Change to triple-lock mechanism 'sensible' due to changed global situation, says Coveney

A motion at the Fine Gael Ard Fheis is calling for a the triple-lock to be turned into a double-lock.

FOREIGN AFFAIRS MINISTER Simon Coveney has said that moving away from the triple-lock system for sending Defence Force’s troops on missions abroad would be “a sensible change”.

Currently, to send more than 12 Irish troops abroad, there needs to be approval by the Government, approval by the Dáil and a UN Resolution to mandate the mission.

However, a motion at the Fine Gael Ard Fheis is calling for the triple lock to be abolished and replaced with a system that would only require Government and Dáil approval.

Speaking to reporters this morning at the Ard Fheis, Coveney said that he didn’t believe a change to the triple-lock would be radical and that there were currently limitations with the system due to Russia creating gridlock on the UN Security Council.

“I don’t regard a move away from the triple lock as a radical change,” Coveney said.

I would regard that move as a sensible change, recognising the limitations of the triple lock in terms of the ability of the Irish parliament and the Irish Government to make a decision to be part of a peacekeeping operation.

“Don’t forget that one of the elements of the triple lock is that we are required to have a UN mandate. That effectively means that a country like Russia can veto what Ireland chooses to do. Is that neutrality?”

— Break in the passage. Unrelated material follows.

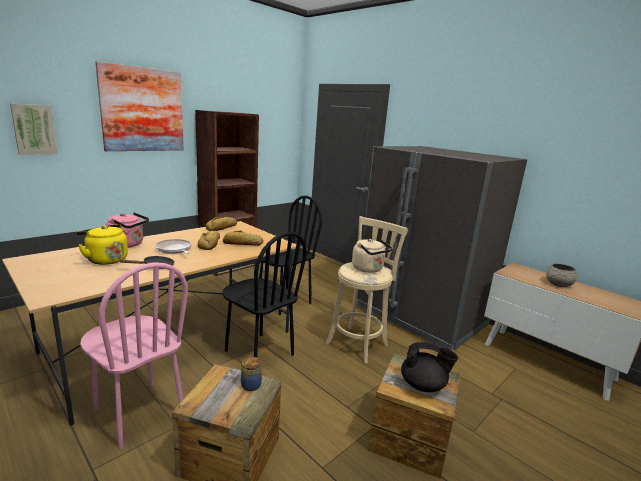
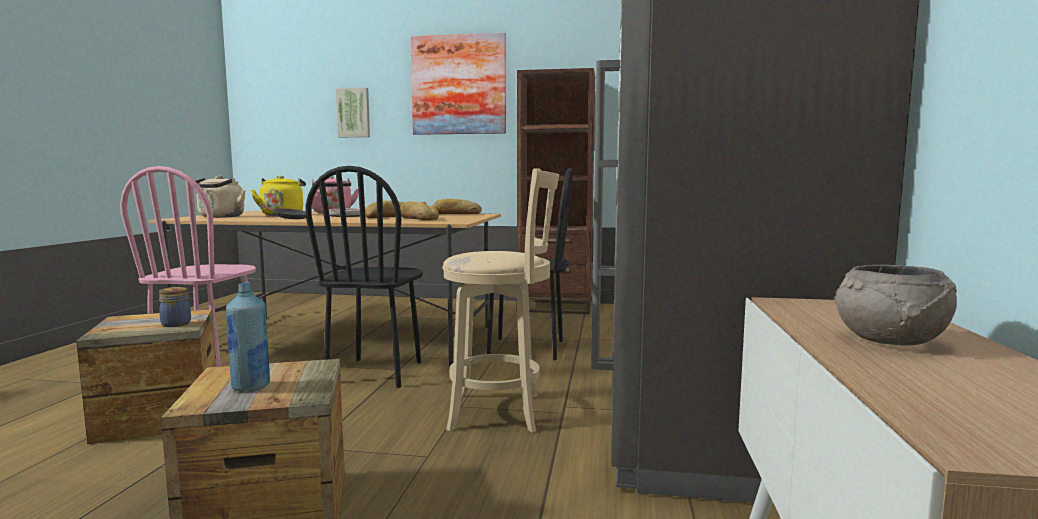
camera: 55 degrees right, 10 degrees down
(369, 269) = (492, 254): beige kettle -> beige kettle (219, 217)
(423, 385) = (251, 386): black teapot -> blue bottle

Coveney said that the global political situation has changed in the last 12 months due to the ongoing war in Ukraine and said that Irish people would be uncomfortable with Russia having a veto on peacekeeping operations.

“I think global politics has changed in the last year and I think a lot of Irish people will be very uncomfortable with the fact that somebody making a decision in the Kremlin to frustrate a UN mandate would essentially be able to veto whether Ireland can participate in a peacekeeping mission or a post-conflict management situation or a peace intervention in any part of the world,” he added.

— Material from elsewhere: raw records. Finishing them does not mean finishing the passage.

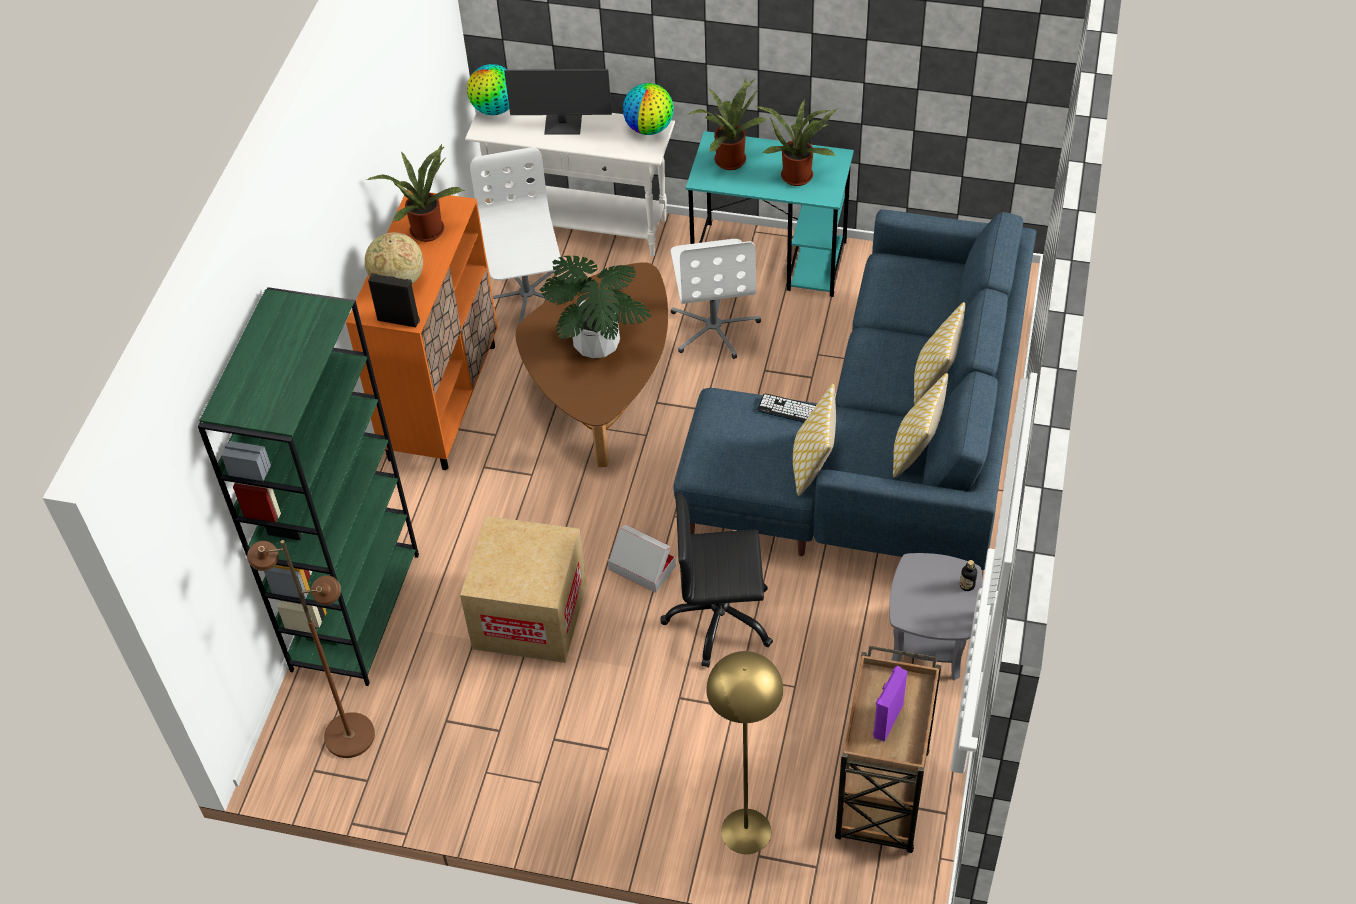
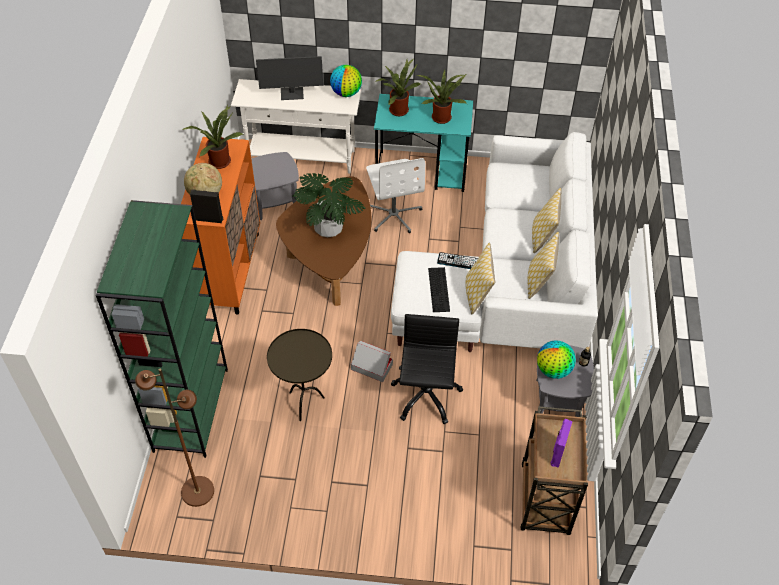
camera: 10 degrees left, 0 degrees up
(495, 109) = (247, 86): globe -> globe (553, 370)
(526, 296) = (274, 202): white office chair -> grey side table
(530, 616) = (305, 403): cardboard box -> brown side table
(719, 619) = (425, 396): black office chair -> black office chair turned 105 degrees clockwise
(745, 831) = (463, 530): yellow floor lamp -> none
(754, 453) = (440, 290): none -> keyboard
(885, 448) = (510, 281): blue sofa -> white sofa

However, Coveney added that there were no plans to change the policy without engagement with other Government parties, alongside engagement with the opposition.

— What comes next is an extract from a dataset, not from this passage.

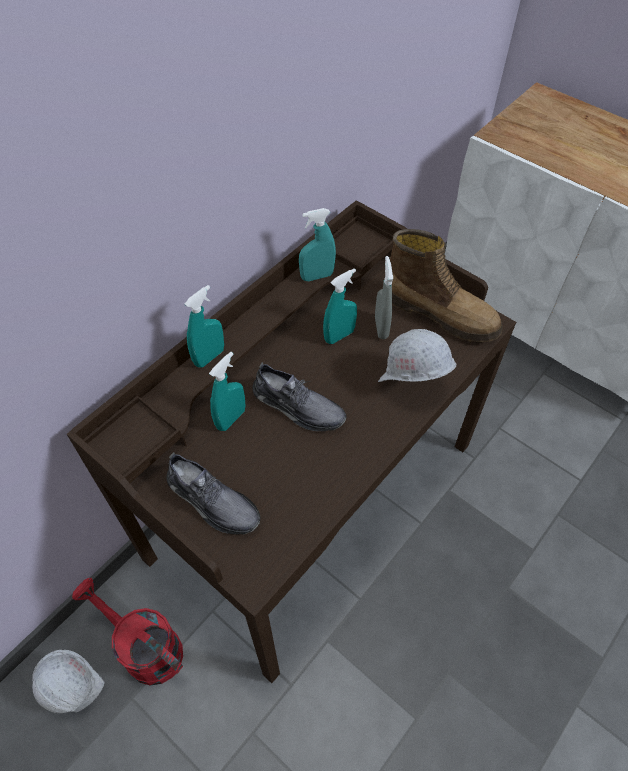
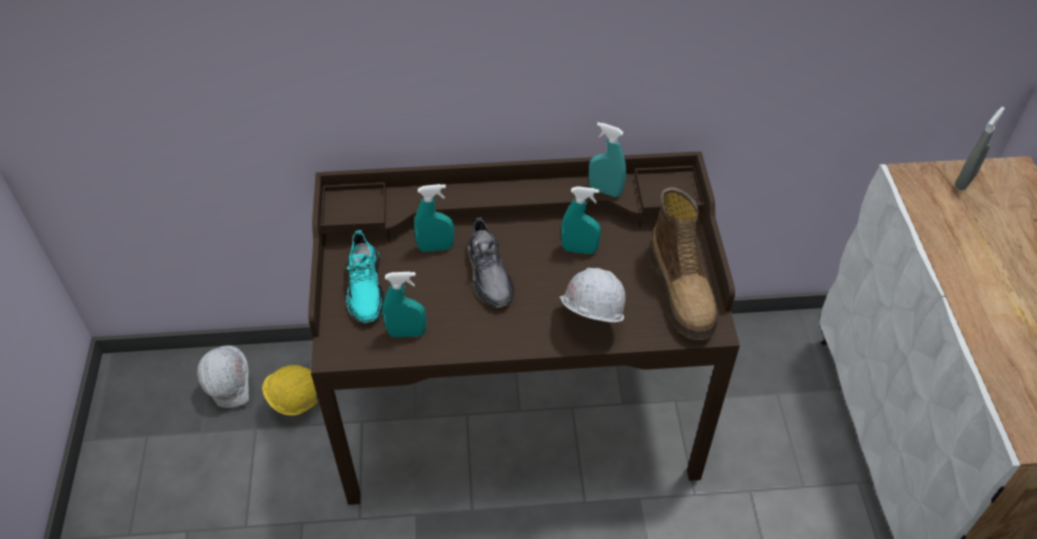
camera: 45 degrees right, 5 degrees down
(144, 647) = (295, 404): red watering can -> yellow hard hat
(209, 357) = (460, 192): turquoise spray bottle -> turquoise spray bottle (407, 333)
(212, 500) = (365, 288): grey shoe -> turquoise shoe
(381, 328) = (619, 267): grey spray bottle -> grey spray bottle (965, 181)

“This isn’t something we’re going to jump into, or change without a lot of consultation and discussion, not only with Government parties but also with opposition parties as well.”

He added that the triple-lock had served Ireland well previously, adding that it was a reassurance to have a UN mandate for any peacekeeping operation.

Coveney also reiterated that the Government had no plans to expel the Russian ambassador Yuri Filatov.